::: Reading text

Dry Eyes: Symptoms and Treatment

More and more people these days are experiencing dry eyes. The chief culprit could be all the time they’re staring at personal computers, laptops, tablets, and smartphones.

Dry eye is also called "dry keratoconjunctivitis." It’s a disease that decreases the production of tears—and their quality that causes tears to evaporate, too. This lack of tears can cause eye discomfort, abnormal visual function, and even lead to scratches on the surface of the eye. Ouch!

Symptoms of dry eyes

It sounds obvious, but the main symptom of dry eyes is "dry eyes." Another symptom is pain when you wear contact lenses. Here’s what else you should look for:

> Tired eyes

> Painful eyes

> Red eyes

> Difficulty opening eyes in the morning

> Watery, silky tears

> Crumpled eyes

> Gunk that collects in the corners of your eyes (rheum)

> Hazy vision

Causes of dry eyes

Different lifestyle (and workstyle) factors can all contribute to dry eye.

Staring at a digital device reduces the frequency of blinking, which means that the eyes don’t get lubricated as often. Air-conditioned rooms tend to be dry, which can dry out the eyes, too. Being a long-term wearer of contact lenses, staying up late at night, changing your eating habits, and not exercising enough can all result in dry eyes.

Also, as you get older, the amount of tears that you produce decreases, and their quality may deteriorate, making tears evaporate too fast and your eyes feel dry.

Severe dry eye can be caused by diseases such as Sjogren's syndrome and Stevens-Johnson syndrome, but these must be diagnosed by a health care provider.

How to deal with dry eye

Treatment for dry eyes may include:

Over-the counter eye drops, such as Rohto® Digi Eye®. Be sure that the eye drops you use contain ingredients that balance tears (including sodium chloride, potassium chloride, calcium chloride hydrate, sodium chondroitin sulfate, pantenol, sodium hyaluronate, etc.).

Consulting an ophthalmologist, if you feel that your symptoms of dry eye are getting worse, and the effects of eye drops are diminishing.

An ophthalmologist may check the amount of tears you’re producing by using the "Schirmer’s test." They’ll place a special filter paper between the edges of the eyelids, and check to see how much moisture it absorbs in 5 minutes.

They may also use a yellow stain to check the condition of the cornea and conjunctiva, using a microscope called a slit lamp. A "tear layer destruction time test" can also be performed using the same stain.

How to help prevent dry eye

Start by reviewing your daily routine, and make these positive changes to keep dry eye from affecting your health and well being:

Rest your eyes when looking at a device screen —for 15 minutes per hour. It’s also effective to put a warm, steamed towel on your eyelids, then take a break for about 10 minutes.

Use special bifocals, computer glasses, and contact lenses that are prescribed to prevent "eye strain." If the power of your glasses or contact lenses isn’t correct when you look at something nearby, such as the screen of a computer, your eyes will easily get tired. You can also get special contact lenses that are resistant to dryness, including soft ones made of silicone hydrogel.

::::::
::: Records supplied

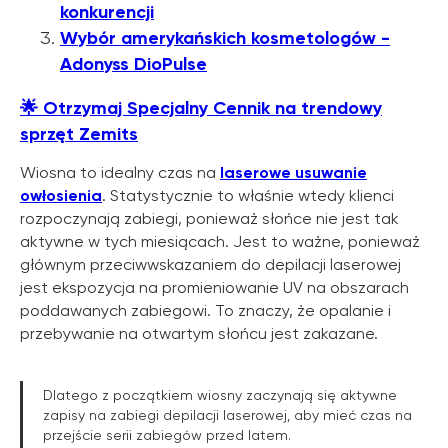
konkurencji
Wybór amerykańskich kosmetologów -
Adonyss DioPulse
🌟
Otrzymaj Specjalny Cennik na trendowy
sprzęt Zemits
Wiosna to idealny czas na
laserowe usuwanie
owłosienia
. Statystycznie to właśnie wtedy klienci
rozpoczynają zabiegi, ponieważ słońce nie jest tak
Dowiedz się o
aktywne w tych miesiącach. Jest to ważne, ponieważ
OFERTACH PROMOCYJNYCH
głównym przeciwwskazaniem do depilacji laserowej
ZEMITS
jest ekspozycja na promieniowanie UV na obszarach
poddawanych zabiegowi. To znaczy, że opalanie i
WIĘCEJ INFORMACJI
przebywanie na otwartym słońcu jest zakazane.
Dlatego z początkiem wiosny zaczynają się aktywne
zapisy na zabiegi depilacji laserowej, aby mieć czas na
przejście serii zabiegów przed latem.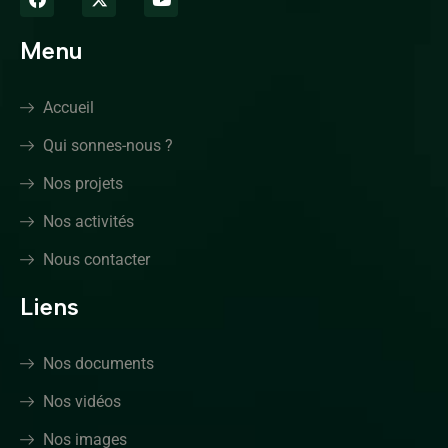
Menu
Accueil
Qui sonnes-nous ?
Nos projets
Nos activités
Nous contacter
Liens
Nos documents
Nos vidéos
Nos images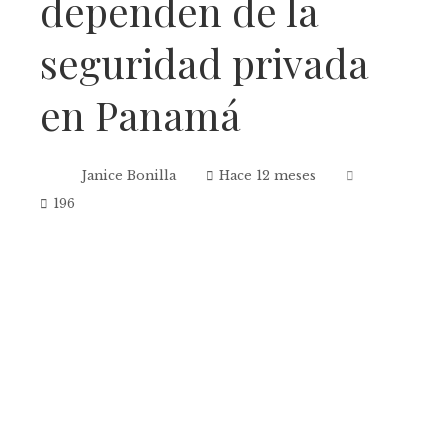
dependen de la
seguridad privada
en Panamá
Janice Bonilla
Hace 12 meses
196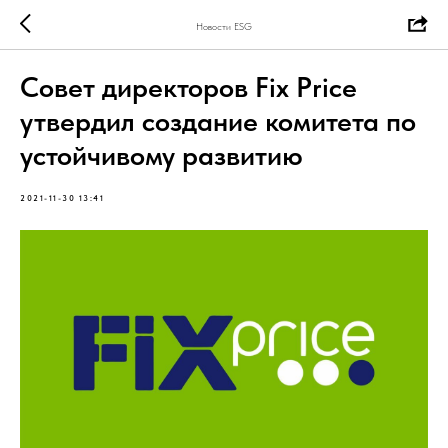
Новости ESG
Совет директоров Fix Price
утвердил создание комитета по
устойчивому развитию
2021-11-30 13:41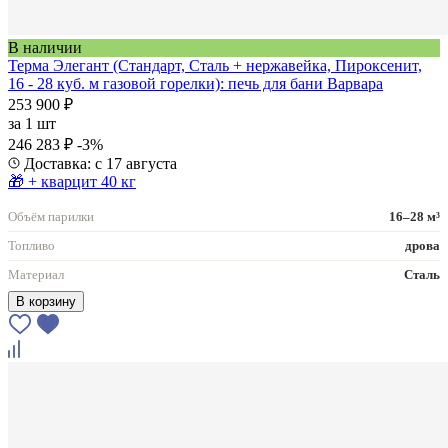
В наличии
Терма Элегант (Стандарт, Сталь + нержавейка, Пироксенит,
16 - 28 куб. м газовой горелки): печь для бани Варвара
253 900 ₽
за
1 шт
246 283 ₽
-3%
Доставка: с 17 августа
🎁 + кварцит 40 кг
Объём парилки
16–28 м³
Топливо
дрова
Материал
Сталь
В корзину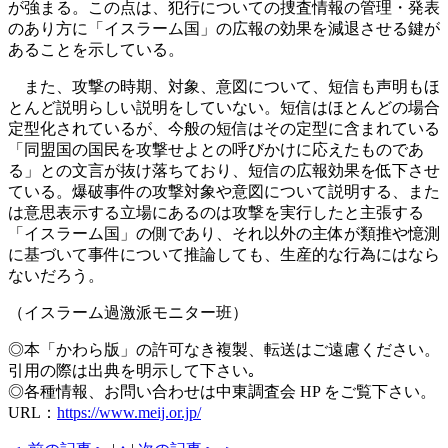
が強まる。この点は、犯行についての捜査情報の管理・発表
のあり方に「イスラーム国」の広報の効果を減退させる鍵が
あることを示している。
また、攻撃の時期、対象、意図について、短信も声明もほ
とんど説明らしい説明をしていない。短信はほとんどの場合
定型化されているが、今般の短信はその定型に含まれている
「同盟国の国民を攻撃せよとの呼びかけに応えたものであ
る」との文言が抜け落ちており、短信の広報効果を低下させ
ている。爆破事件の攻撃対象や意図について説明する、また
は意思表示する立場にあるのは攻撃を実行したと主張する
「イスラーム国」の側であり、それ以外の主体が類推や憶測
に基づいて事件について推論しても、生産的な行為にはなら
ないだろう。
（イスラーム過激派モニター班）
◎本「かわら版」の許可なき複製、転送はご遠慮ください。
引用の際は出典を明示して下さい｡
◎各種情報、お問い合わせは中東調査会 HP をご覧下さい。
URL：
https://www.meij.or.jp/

::::::

- [Exercise aim]
Answer these from the text on dry eyes:
(a) What other name for dry eye does it give?
(b) For how many minutes does the Schirmer's test check how much moisture the filter paper absorbs?
(c) How long per hour does it say to rest your eyes when looking at a device screen?
None of the entries has any bearing on this work.

- [Result of the task]
(a) Dry keratoconjunctivitis.
(b) 5 minutes.
(c) 15 minutes.